Das fünfgängige provenzalische Menü war köstlich. Sie glaubte, nie besser gegessen zu haben. Aber vielleicht lag es auch nur an ihrem Gegenüber. Nachdem sie zum Abschluss noch einen Café Noir getrunken hatten, schlenderten sie durch die warme Nachtluft zum Auto zurück.
"Jetzt zeige ich dir noch etwas Wunderschönes, Chérie", flüsterte er ihr zu. Sie hatte das Gefühl zu träumen. Was würde sie wohl jetzt noch erwarten? Er lenkte sein Auto wieder auf die Küstenstraße zurück. Kurz vor Cannes bog er ab und fuhr eine schmale kurvenreiche Straße bergauf. Oben angekommen hielt er den Wagen an.
"Komm mit mir", forderte er sie auf. Sie schaute ihn fragend an. Er nahm ihre Hand und führte sie einen schmalen Pfad bergauf. Nach ein paar Metern lichteten sich die Büsche und sie standen plötzlich auf einer Kuppe, die den ganzen Blick auf die Stadt, das Meer und die Umgebung freigab.
"Wo sind wir hier?", fragte sie und schaute sich mit verzücktem Lächeln um. Sie kam sich vor wie verzaubert hier oben, unter sich die glitzernden Lichter der Stadt und über sich die blinkenden Sterne.
"Voilà, les collines de Cannes – die Hügel von Cannes!"
Er legte seinen Arm um sie und zog sie sanft an sich.
"Bleibst du heute Nacht bei mir, Chérie?", fragte er leise.
"Ja", flüsterte sie ihm zu.
Sie waren wieder zum Auto hinunter gegangen, einige Kilometer die Küstenstraße entlang gefahren, dann war er in eine schmale Straße Richtung Meer abgebogen. Nach ein paar Metern hielt er an einem großen Tor an, das sich auf Knopfdruck öffnete. Der Wagen rollte langsam den Kiesweg entlang bis zum Haus. Sie war überrascht: So schön hatte sie es sich nicht vorgestellt. Die Villa im mediterranen Stil lag direkt am Meer. Er öffnete die Tür, nahm ihre Hand und führte sie durch mehrere Räume auf die große Terrasse. Er verschwand wieder drinnen und kam mit zwei Gläsern Wein zurück. Sie tranken den Wein, genossen den wunderbaren Blick auf die leise rauschenden Wellen und die warme Nachtluft. Irgendwann nahm er ihr das Glas aus der Hand, führte sie in das Schlafzimmer und legte sie auf das große Bett. Er küsste sie lange und zärtlich und plötzlich hatte sie das Gefühl, von einem Strudel immer tiefer und tiefer gezogen zu werden wurde. Dann wurde es Nacht um sie herum.

Als sie erneut erwachte, dämmerte es schon.
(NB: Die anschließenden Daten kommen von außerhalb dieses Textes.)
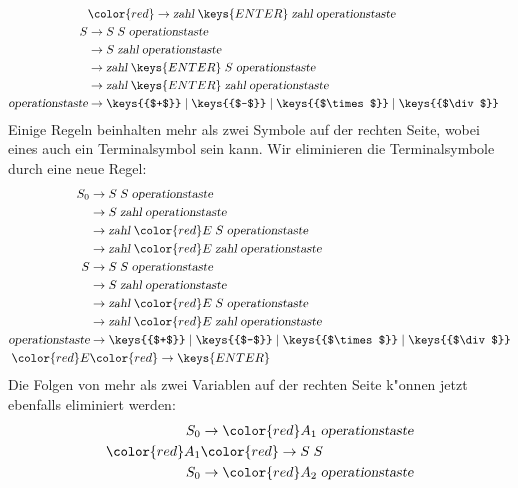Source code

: \begin{loesung}
\begin{teilaufgaben}
\begin{align*}
\\
 &\color{red}\rightarrow \textsl{zahl}\;\keys{ENTER}\; \textsl{zahl}\;\textsl{operationstaste}
\\
S&\rightarrow S \; S \; \textsl{operationstaste}
\\
 &\rightarrow S \; \textsl{zahl} \; \textsl{operationstaste}
\\
 &\rightarrow \textsl{zahl}\;\keys{ENTER}\; S\;\textsl{operationstaste}
\\
 &\rightarrow \textsl{zahl}\;\keys{ENTER}\; \textsl{zahl}\;\textsl{operationstaste}
\\
\textsl{operationstaste}&\rightarrow
\keys{{$+$}}
\;|\;
\keys{{$-$}}
\;|\;
\keys{{$\times$}}
\;|\;
\keys{{$\div$}}
\end{align*}
Einige Regeln beinhalten mehr als zwei Symbole auf der rechten Seite, 
wobei eines auch ein Terminalsymbol sein kann. Wir eliminieren die
Terminalsymbole durch eine neue Regel:
\begin{align*}
S_0&\rightarrow S \; S \; \textsl{operationstaste}
\\
 &\rightarrow S \; \textsl{zahl} \; \textsl{operationstaste}
\\
 &\rightarrow \textsl{zahl}\; {\color{red}E} \; S\;\textsl{operationstaste}
\\
 &\rightarrow \textsl{zahl}\; {\color{red}E} \; \textsl{zahl}\;\textsl{operationstaste}
\\
S&\rightarrow S \; S \; \textsl{operationstaste}
\\
 &\rightarrow S \; \textsl{zahl} \; \textsl{operationstaste}
\\
 &\rightarrow \textsl{zahl} \; {\color{red}E} \; S\;\textsl{operationstaste}
\\
 &\rightarrow \textsl{zahl}\; {\color{red}E} \; \textsl{zahl}\;\textsl{operationstaste}
\\
\textsl{operationstaste}&\rightarrow
\keys{{$+$}}
\;|\;
\keys{{$-$}}
\;|\;
\keys{{$\times$}}
\;|\;
\keys{{$\div$}}
\\
\color{red}E&\color{red}\rightarrow\keys{ENTER}
\end{align*}
Die Folgen von mehr als zwei Variablen auf der rechten Seite k"onnen jetzt
ebenfalls eliminiert werden:
\begin{align*}
S_0&\rightarrow {\color{red}A_1} \; \textsl{operationstaste}
\\
\color{red}A_1&\color{red}\rightarrow S \; S 
\\
S_0&\rightarrow {\color{red}A_2} \; \textsl{operationstaste}
\\

\end{align*}
\end{teilaufgaben}
\end{loesung}
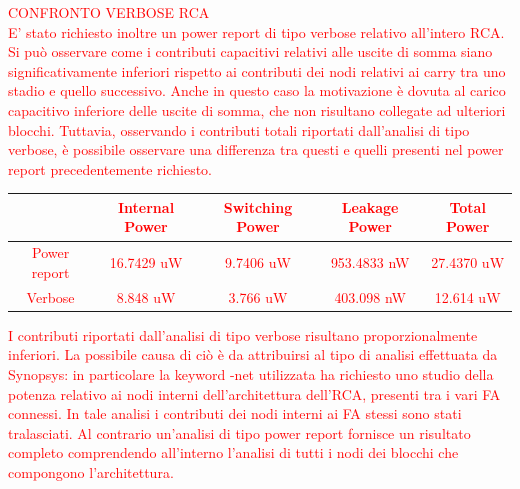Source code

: \documentclass[11pt,  english, makeidx, a4paper, titlepage, oneside]{book}
\begin{document}
\newpage
\textcolor{red}{CONFRONTO VERBOSE RCA
\\
E' stato richiesto inoltre un power report di tipo verbose relativo all'intero RCA. Si può osservare come i contributi capacitivi relativi
alle uscite di somma siano significativamente inferiori rispetto ai contributi dei nodi relativi ai carry tra uno stadio e quello successivo.
Anche in questo caso la motivazione è dovuta al carico capacitivo inferiore delle uscite di somma, che non risultano collegate ad ulteriori
blocchi. Tuttavia, osservando i contributi totali riportati dall'analisi di tipo verbose, è possibile osservare una differenza tra questi e 
quelli presenti nel power report precedentemente richiesto.
\\
\begin{center}
	\begin{tabular}{|c|c|c|c|c|}
	\hline
	& Internal Power & Switching Power & Leakage Power & Total Power \\ 
	\hline
	Power report & 16.7429 uW & 9.7406 uW & 953.4833 nW & 27.4370 uW \\
	\hline
	Verbose & 8.848 uW & 3.766 uW & 403.098 nW & 12.614 uW \\
	\hline
	\end{tabular}
\end{center}
\vspace{0.3cm}
I contributi riportati dall'analisi di tipo verbose risultano proporzionalmente inferiori. La possibile causa di ciò è da attribuirsi al tipo
di analisi effettuata da Synopsys: in particolare la keyword -net utilizzata ha richiesto uno studio della potenza relativo ai nodi interni
dell'architettura dell'RCA, presenti tra i vari FA connessi. In tale analisi i contributi dei nodi interni ai FA stessi sono stati
tralasciati. Al contrario un'analisi di tipo power report fornisce un risultato completo comprendendo all'interno l'analisi di tutti i nodi dei
blocchi che compongono l'architettura.
}
\newpage
\end{document}
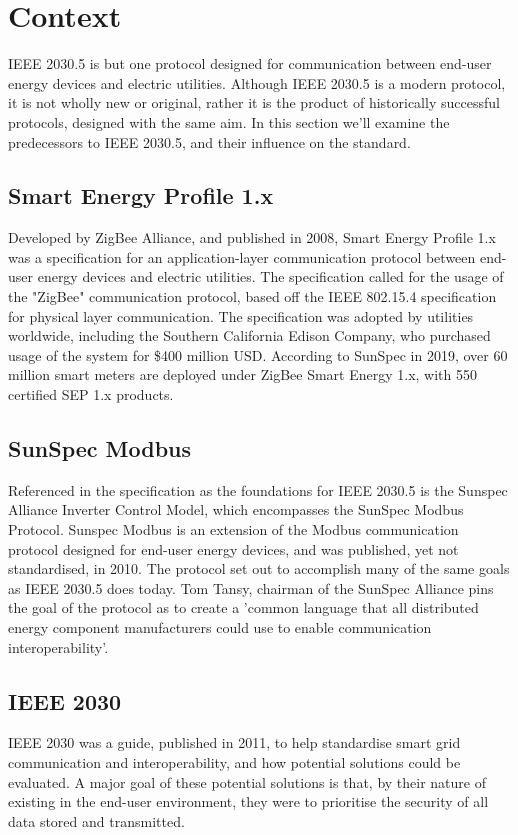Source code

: \chapter{Context}\label{ch:context}

IEEE 2030.5 is but one protocol designed for communication between end-user energy devices and electric utilities. 
Although IEEE 2030.5 is a modern protocol, it is not wholly new or original, rather it is the product of historically successful protocols, designed with the same aim.
In this section we'll examine the predecessors to IEEE 2030.5, and their influence on the standard.

\section{Smart Energy Profile 1.x}
Developed by ZigBee Alliance, and published in 2008, Smart Energy Profile 1.x was a specification for an application-layer communication protocol between end-user energy devices and electric utilities. 
The specification called for the usage of the "ZigBee" communication protocol, based off the IEEE 802.15.4 specification for physical layer communication. \cite[]{ZigBeeSEP} \hfill \break
The specification was adopted by utilities worldwide, including the Southern California Edison Company, who purchased usage of the system for \$400 million USD.\cite[]{SEP1Article} \hfill \break
According to SunSpec in 2019, over 60 million smart meters are deployed under ZigBee Smart Energy 1.x, with 550 certified SEP 1.x products. \cite[]{20305workshop}


\section{SunSpec Modbus}
Referenced in the specification as the foundations for IEEE 2030.5 is the Sunspec Alliance Inverter Control Model, which encompasses the SunSpec Modbus Protocol.
Sunspec Modbus is an extension of the Modbus communication protocol designed for end-user energy devices, and was published, yet not standardised, in 2010. The protocol set out to accomplish many of the same goals as IEEE 2030.5 does today. 
Tom Tansy, chairman of the SunSpec Alliance pins the goal of the protocol as to create a 'common language that all distributed energy component manufacturers could use to enable communication interoperability'.
\cite[]{SunspecModbusArticle}

\section{IEEE 2030}
IEEE 2030 was a guide, published in 2011, to help standardise smart grid communication and interoperability, and how potential solutions could be evaluated. A major goal of these potential solutions is that, by their nature of existing in the end-user environment, they were to prioritise the security of all data stored and transmitted.
\cite[]{2030} 

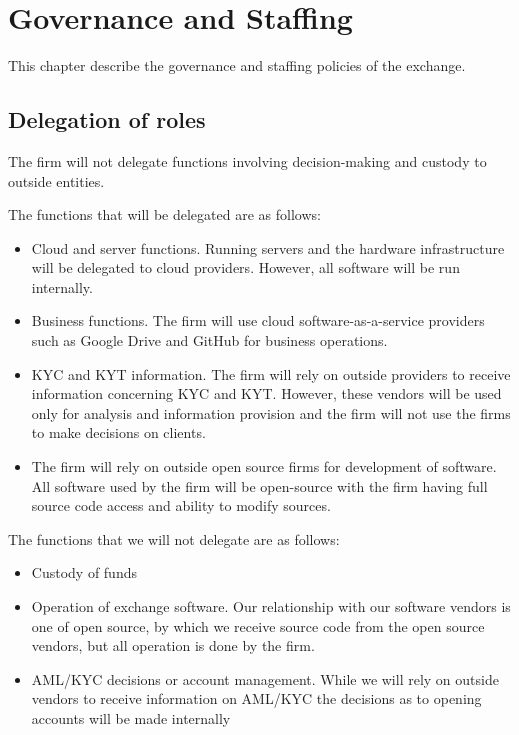 \chapter{Governance and Staffing}

This chapter describe the governance and staffing policies of the
exchange.

\section{Delegation of roles}

The firm will not delegate functions involving decision-making and
custody to outside entities.

The functions that will be delegated are as follows:
\begin{itemize}
  \item Cloud and server functions.  Running servers and the hardware
    infrastructure will be delegated to cloud providers.  However, all
    software will be run internally.
 \item Business functions.  The firm will use cloud software-as-a-service providers such
   as Google Drive and GitHub for business operations.
 \item KYC and KYT information.  The firm will rely on outside
   providers to receive information concerning KYC and KYT.  However,
   these vendors will be used only for analysis and information
   provision and the firm will not use the firms to make decisions on
   clients.
\item The firm will rely on outside open source firms for development
  of software.  All software used by the firm will be open-source with
  the firm having full source code access and ability to modify sources.
\end{itemize}

The functions that we will not delegate are as follows:
\begin{itemize}
\item Custody of funds
  \item Operation of exchange software.  Our relationship with our
    software vendors is one of open source, by which we receive source
    code from the open source vendors, but all operation is done by
    the firm.
 \item AML/KYC decisions or account management.  While we will rely on
   outside vendors to receive information on AML/KYC the decisions as
   to opening accounts will be made internally
\end{itemize}

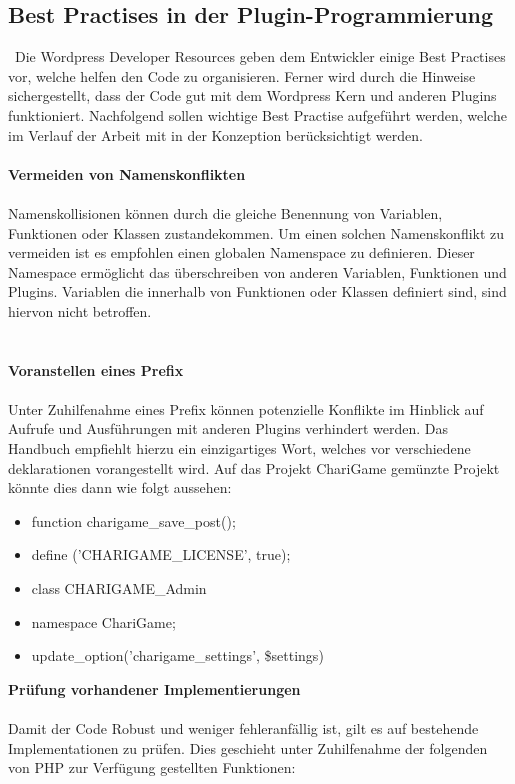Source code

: \subsection{Best Practises in der Plugin-Programmierung}\
Die Wordpress Developer Resources geben dem Entwickler einige Best Practises vor, welche helfen den Code zu organisieren.
Ferner wird durch die Hinweise sichergestellt, dass der Code gut mit dem Wordpress Kern und anderen Plugins funktioniert.
Nachfolgend sollen wichtige Best Practise aufgeführt werden, welche im Verlauf der Arbeit mit in der Konzeption berücksichtigt werden.
\\
\\
\textbf{Vermeiden von Namenskonflikten}\\\\
Namenskollisionen können durch die gleiche Benennung von Variablen, Funktionen oder Klassen zustandekommen.
Um einen solchen Namenskonflikt zu vermeiden ist es empfohlen einen globalen Namenspace zu definieren.
Dieser Namespace ermöglicht das überschreiben von anderen Variablen, Funktionen und Plugins.
Variablen die innerhalb von Funktionen oder Klassen definiert sind, sind hiervon nicht betroffen.
\\
\\
\\
\textbf{Voranstellen eines Prefix}\\\\
Unter Zuhilfenahme eines Prefix können potenzielle Konflikte im Hinblick auf Aufrufe und Ausführungen mit anderen Plugins verhindert werden.
Das Handbuch empfiehlt hierzu ein einzigartiges Wort, welches vor verschiedene deklarationen vorangestellt wird.
Auf das Projekt ChariGame gemünzte Projekt könnte dies dann wie folgt aussehen:
\begin{itemize}
 \item function charigame\_save\_post();
 \item define ('CHARIGAME\_LICENSE', true);
 \item class CHARIGAME\_Admin{}
 \item namespace ChariGame;
 \item update\_option('charigame\_settings', \$settings)
\end{itemize}
\vspace{1em}
\textbf{Prüfung vorhandener Implementierungen}\\\\
Damit der Code Robust  und weniger fehleranfällig ist, gilt es auf bestehende Implementationen zu prüfen.
Dies geschieht unter Zuhilfenahme der folgenden von PHP zur Verfügung gestellten Funktionen:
Katharina blinzelte vorsichtig und schloss dann wieder die Augen. Das Meeresrauschen war nicht mehr zu hören, zudem war es empfindlich kühl geworden. Sie lag nun mit halb geschlossenen Augen auf dem Bett und ließ noch einmal die Ereignisse des letzten Abends und der Nacht in ihren Gedanken vorbeiziehen. Aber - letzte Nacht – Moment, was war da passiert? Verzweifelt versuchte sie sich daran zu erinnern, was genau geschehen war. Das letzte, was sie noch wusste, war die Tatsache, dass Philippe sie ins Bett getragen und geküsst hatte. War sie dann etwa ohnmächtig geworden? Während sie dalag und angestrengt nachdachte, hörte sie plötzlich ein Geräusch neben sich – ein leises Schnarchen, das nach und nach lauter wurde. Ach, sieh mal an, auch so ein charmanter Franzose schnarcht, dachte sie. Dann schlug sie die Augen auf und war von einer auf die andere Sekunde hellwach. Nein, dies hier war keine Villa am Mittelmeer, sondern eine Reihenhaussiedlung in der Vorstadt. Sie lag nicht in seidener Bettwäsche, sondern in robuster hundertprozentiger Baumwolle. Neben ihr schlief nicht der Herzensbrecher Philippe, sondern ihr Angetrauter namens Peter. Und sie selbst war auch nicht diese schöne blonde Katharina, sondern nur die durchschnittlich hübsche Katrin. Willkommen zurück in der Realität, sagte sie zu sich, kuschelte sich lächelnd in die Kissen und träumte noch ein wenig weiter.